The potential of adult stem cells is becoming increasingly apparent after a series of scientific studies demonstrating their ability to treat serious conditions.
This week, The Times reports that they could be used to diminish angina symptoms and prevent a patient’s need for a hip replacement.
The progress affirms the greater effectiveness of adult stem cell research compared to controversial embryonic stem cell research, which involves the destruction of human embryos.
Scientists working in the US have come up with a method to ‘resurface’ worn-out hip joints using a layer of cartilage grown from a patient’s own tissue.
It is hoped that the cartilage, along with an anti-inflammatory compound, can be injected into arthritic joints to postpone the need for a hip replacement for decades or even indefinitely.
The technique could spell the end for hip replacement surgery, which is regarded as one of the most complex procedures undertaken by doctors.
Researchers at the Methodist University of Indonesia have also praised a trial which used adult stem cells to tackle the painful symptoms of angina.
A team of scientists found that injecting stem cells from a patient’s own bone marrow into their bloodstream helped relieve chest pain and boosted a patient’s ability to exercise.
The condition affects around one in twelve men and one in thirty women between the ages of 55 and 64 in England.
Adult stem cells have previously been found to offer hope to osteoporosis sufferers and stroke victims.
Researchers at the University of Glasgow and the University of the West of Scotland recently established that vibrating adult stem cells at low frequency results in them turning into bone cells, which can be used to treat osteoporosis.
And last month it was reported that stroke patients made a “remarkable recovery” in a trial that used adult stem cells.
People who had suffered strokes in the past received cells from two healthy donors, in the form of an injection into their brains.
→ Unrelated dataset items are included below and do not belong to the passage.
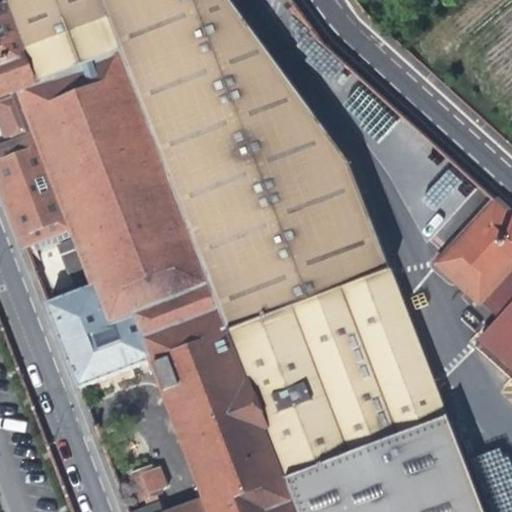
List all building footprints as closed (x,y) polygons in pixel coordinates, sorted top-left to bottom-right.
[(0,0),(0,123),(9,148),(0,151),(0,177),(27,249),(76,230),(80,241),(61,248),(72,275),(90,268),(95,281),(97,287),(49,306),(82,390),(155,362),(210,502),(184,511),(485,511),(349,163),(231,0),(0,0)] [(0,151),(9,148),(0,123),(0,151)] [(511,212),(497,198),(439,263),(499,319),(479,342),(511,372),(511,212)] [(77,288),(95,281),(90,268),(72,275),(75,283),(77,288)] [(150,467),(131,474),(141,500),(160,492),(158,486),(163,484),(158,471),(153,473),(150,467)]
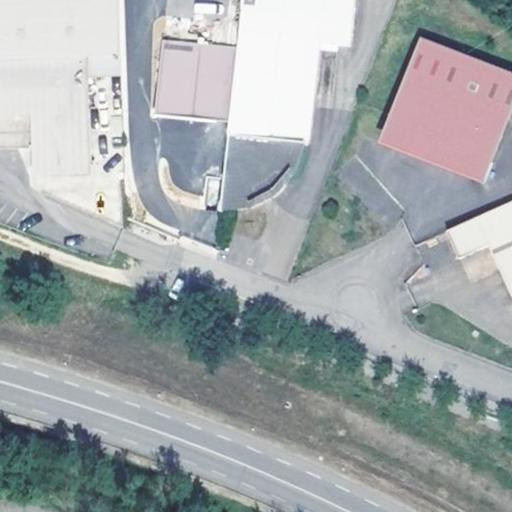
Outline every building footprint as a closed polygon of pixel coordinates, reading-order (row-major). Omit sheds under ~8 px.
[(127,73),(124,0),(0,0),(0,114),(37,113),(39,174),(98,172),(93,75),(127,73)] [(247,7),(243,48),(236,123),(229,208),(244,208),(256,205),(270,199),(277,194),(284,188),(290,181),(294,173),(299,163),(302,147),(309,148),(320,48),(355,51),(360,0),(264,0),(263,14),(247,7)] [(193,15),(216,14),(216,2),(193,2),(193,15)] [(492,182),(511,130),(511,66),(427,34),(389,132),(434,149),(439,137),(468,147),(492,182)] [(236,123),(243,48),(169,41),(163,105),(171,117),(236,123)] [(162,116),(171,117),(163,105),(162,116)] [(386,141),(492,182),(468,147),(439,137),(434,149),(389,132),(386,141)] [(511,202),(452,230),(464,258),(496,243),(511,278),(511,202)]
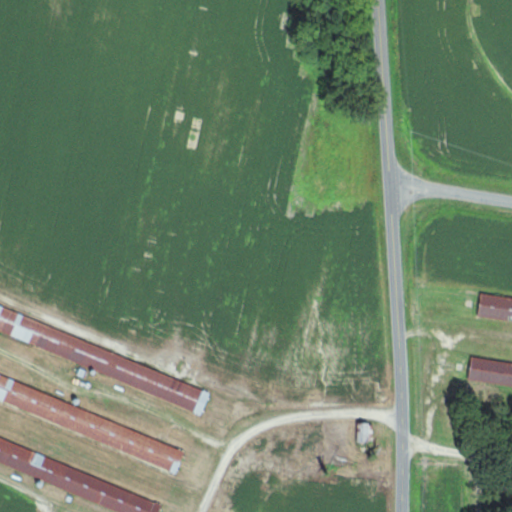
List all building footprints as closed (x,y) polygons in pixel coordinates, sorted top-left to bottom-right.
[(511,322),(511,299),(484,296),(481,319),(511,322)] [(214,389),(0,308),(0,333),(206,411),(214,389)] [(511,362),(475,357),(471,380),(511,386),(511,362)] [(187,448),(0,375),(0,400),(178,470),(187,448)] [(0,462),(128,511),(161,511),(166,502),(0,438),(0,462)]
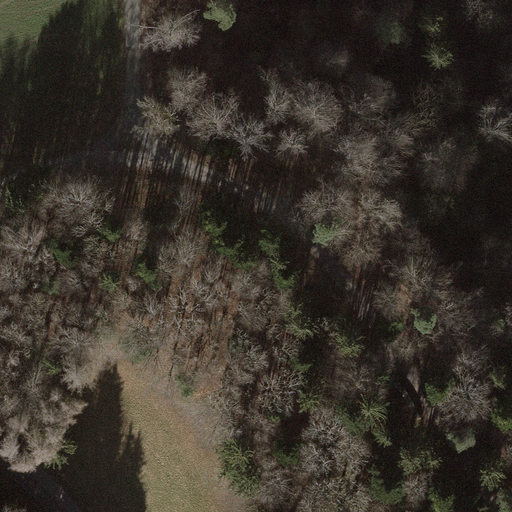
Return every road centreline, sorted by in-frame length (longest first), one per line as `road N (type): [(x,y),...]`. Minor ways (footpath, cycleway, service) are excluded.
road 1 (track): [(97,128),(218,156),(310,196),(416,327),(510,466),(509,511)]
road 2 (track): [(0,162),(42,136),(97,128),(123,112),(131,0)]
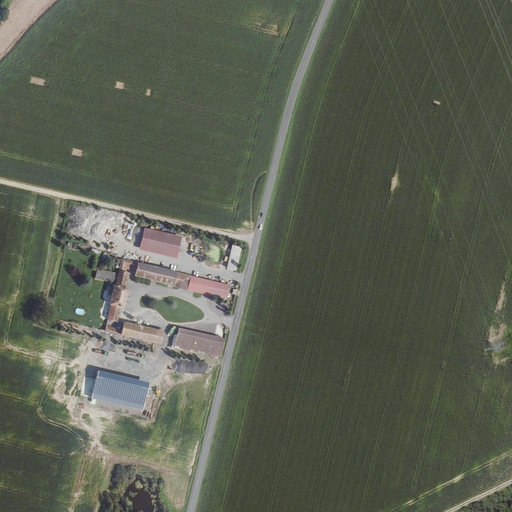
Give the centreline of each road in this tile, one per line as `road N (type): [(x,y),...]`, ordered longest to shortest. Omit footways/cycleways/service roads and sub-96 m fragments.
road 1 (tertiary): [(189,511),(255,242)]
road 2 (unclassified): [(0,181),(255,242)]
road 3 (tertiary): [(255,242),(288,109),(329,0)]
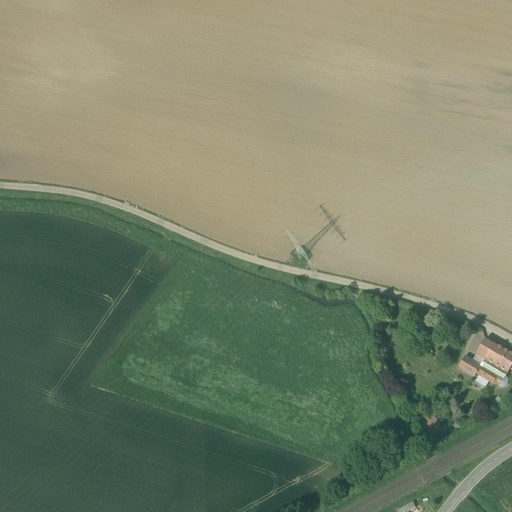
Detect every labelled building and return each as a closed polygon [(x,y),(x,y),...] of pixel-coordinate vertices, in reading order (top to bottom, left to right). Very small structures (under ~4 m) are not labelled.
[(477,355),(473,362),(465,358),(459,368),(475,378),(477,374),(494,385),(494,384),(499,387),(501,388),(503,388),(505,387),(507,384),(508,382),(507,380),(506,378),(510,371),(511,370),(511,354),(495,345),(486,340),(477,355)] [(502,402),(499,397),(489,405),(492,410),(502,402)] [(411,407),(407,409),(412,416),(416,414),(411,407)] [(416,414),(412,416),(418,425),(423,421),(416,414)] [(435,417),(429,421),(439,435),(440,436),(445,432),(435,417)] [(417,426),(429,442),(439,435),(429,421),(427,419),(423,421),(418,425),(417,426)] [(409,511),(416,509),(413,503),(398,511),(397,511),(409,511)]
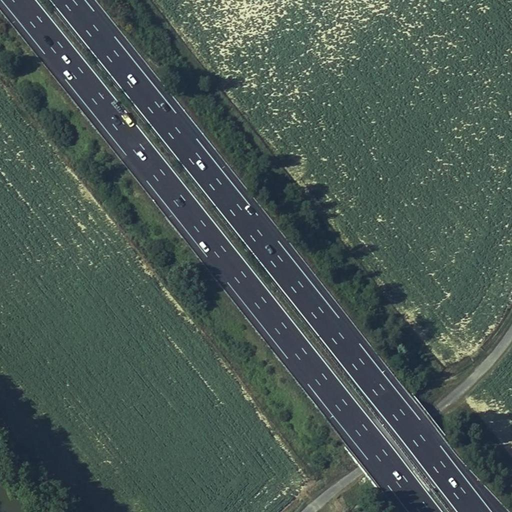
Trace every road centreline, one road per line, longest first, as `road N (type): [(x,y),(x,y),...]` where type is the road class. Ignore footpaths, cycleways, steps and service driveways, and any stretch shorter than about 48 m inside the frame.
road 1 (motorway): [(473,511),(65,0)]
road 2 (motorway): [(17,0),(423,511)]
road 3 (unclassified): [(429,414),(511,326)]
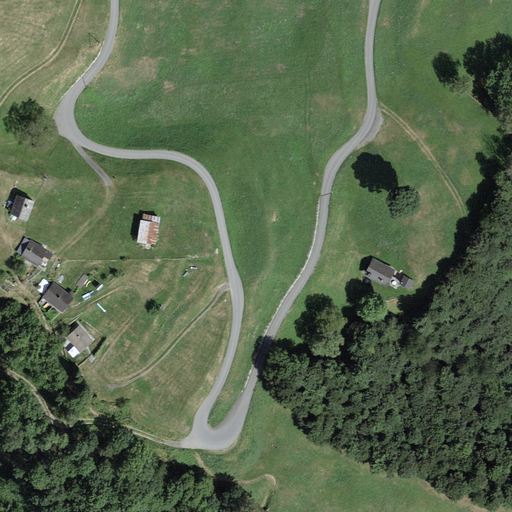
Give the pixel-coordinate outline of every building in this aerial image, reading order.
[(16,194),(9,213),(28,219),(34,200),(16,194)] [(146,220),(142,242),(158,245),(162,224),(146,220)] [(30,239),(20,256),(37,266),(41,260),(47,263),(53,253),(30,239)] [(372,257),(364,274),(386,286),(395,269),(372,257)] [(399,283),(410,289),(414,281),(404,275),(399,283)] [(53,281),(42,297),(62,312),(74,296),(53,281)] [(79,325),(66,336),(80,351),(93,340),(79,325)]
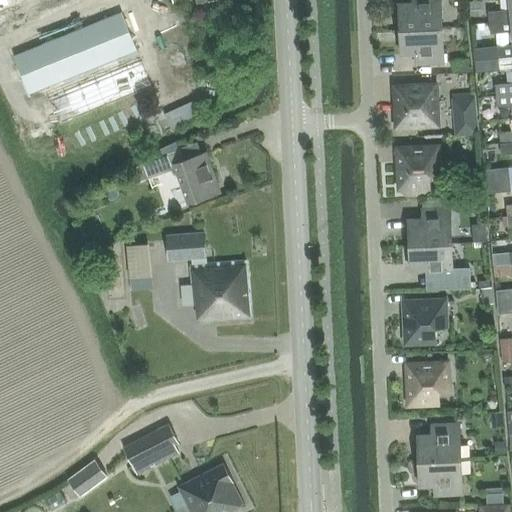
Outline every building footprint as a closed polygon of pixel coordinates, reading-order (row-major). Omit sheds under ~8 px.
[(489,23),(511,20),(511,0),(508,0),(509,10),(488,12),(489,23)] [(399,29),(441,27),(440,1),(398,3),(399,29)] [(30,95),(138,51),(122,12),(14,56),(30,95)] [(511,39),(511,20),(489,23),(490,34),(511,32),(511,39)] [(441,27),(399,29),(400,55),(442,53),(441,27)] [(474,61),(497,59),(496,48),(473,50),(474,61)] [(451,59),(454,73),(467,71),(465,57),(451,59)] [(496,96),(511,94),(511,57),(497,59),(474,61),(475,73),(498,71),(511,69),(511,82),(494,84),(496,96)] [(59,125),(153,87),(142,60),(48,98),(59,125)] [(437,125),(436,111),(435,84),(393,86),(395,127),(437,125)] [(511,94),(496,96),(497,106),(511,105),(511,94)] [(168,125),(195,114),(190,101),(163,111),(168,125)] [(478,133),(477,121),(455,123),(456,135),(478,133)] [(500,143),(511,142),(511,137),(511,131),(499,132),(500,143)] [(496,140),(480,143),(483,161),(499,157),(496,140)] [(511,142),(500,143),(501,154),(511,153),(511,142)] [(429,174),(439,174),(438,146),(396,147),(397,189),(398,192),(405,198),(423,197),(428,191),(429,191),(429,188),(429,174)] [(143,162),(149,179),(168,172),(175,170),(181,188),(171,191),(177,207),(187,203),(187,204),(221,192),(207,152),(202,154),(184,160),(179,148),(143,162)] [(485,182),(508,179),(507,168),(484,170),(485,182)] [(508,179),(485,182),(486,193),(509,191),(508,179)] [(445,206),(422,207),(423,218),(451,216),(451,206),(445,206)] [(511,215),(507,216),(507,217),(500,218),(500,220),(501,220),(501,228),(511,227),(511,215)] [(423,218),(407,218),(408,244),(452,242),(451,216),(423,218)] [(205,232),(167,234),(169,259),(192,258),(207,257),(205,232)] [(500,251),(511,249),(511,236),(498,239),(500,251)] [(452,242),(408,244),(409,270),(425,269),(440,269),(454,268),(452,242)] [(126,246),(129,279),(151,276),(147,244),(126,246)] [(193,283),(193,284),(195,304),(195,307),(198,323),(252,319),(247,260),(193,264),(193,268),(192,268),(193,283)] [(491,264),(492,275),(511,274),(510,263),(491,264)] [(454,268),(440,269),(441,289),(471,288),(470,267),(454,268)] [(178,304),(191,304),(190,282),(178,283),(178,304)] [(496,302),(511,300),(511,288),(495,290),(496,302)] [(436,327),(446,327),(444,299),(403,301),(405,343),(436,342),(436,327)] [(511,300),(496,302),(498,314),(511,313),(511,300)] [(511,335),(498,335),(497,345),(511,345),(511,335)] [(439,389),(449,388),(448,361),(406,363),(407,404),(440,403),(439,389)] [(418,460),(460,458),(458,432),(458,422),(430,422),(432,433),(417,434),(418,460)] [(175,445),(179,443),(169,424),(123,448),(133,467),(145,461),(149,468),(179,453),(175,445)] [(460,458),(418,460),(419,487),(434,486),(434,497),(462,495),(460,458)] [(233,482),(224,463),(178,486),(190,511),(230,511),(243,504),(233,483),(233,482)]
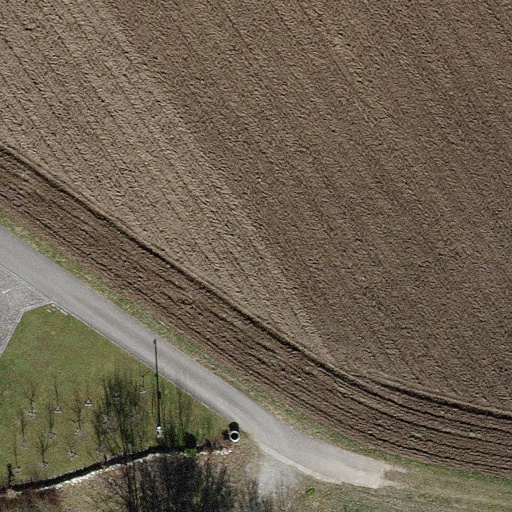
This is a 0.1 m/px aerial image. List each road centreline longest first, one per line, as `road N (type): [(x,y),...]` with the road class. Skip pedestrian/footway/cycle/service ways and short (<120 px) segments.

As a consequence they regained the ability to walk and use their arms.
Adult stem cells are viewed as advantageous over embryonic stem cells because they release chemicals which encourage natural repair.
Chief Executive of the Christian Medical Fellowship Dr Peter Saunders has said: “It is a tragedy that British scientists have wasted so much time, money and energy exploring the dead end street of embryonic stem cell research”.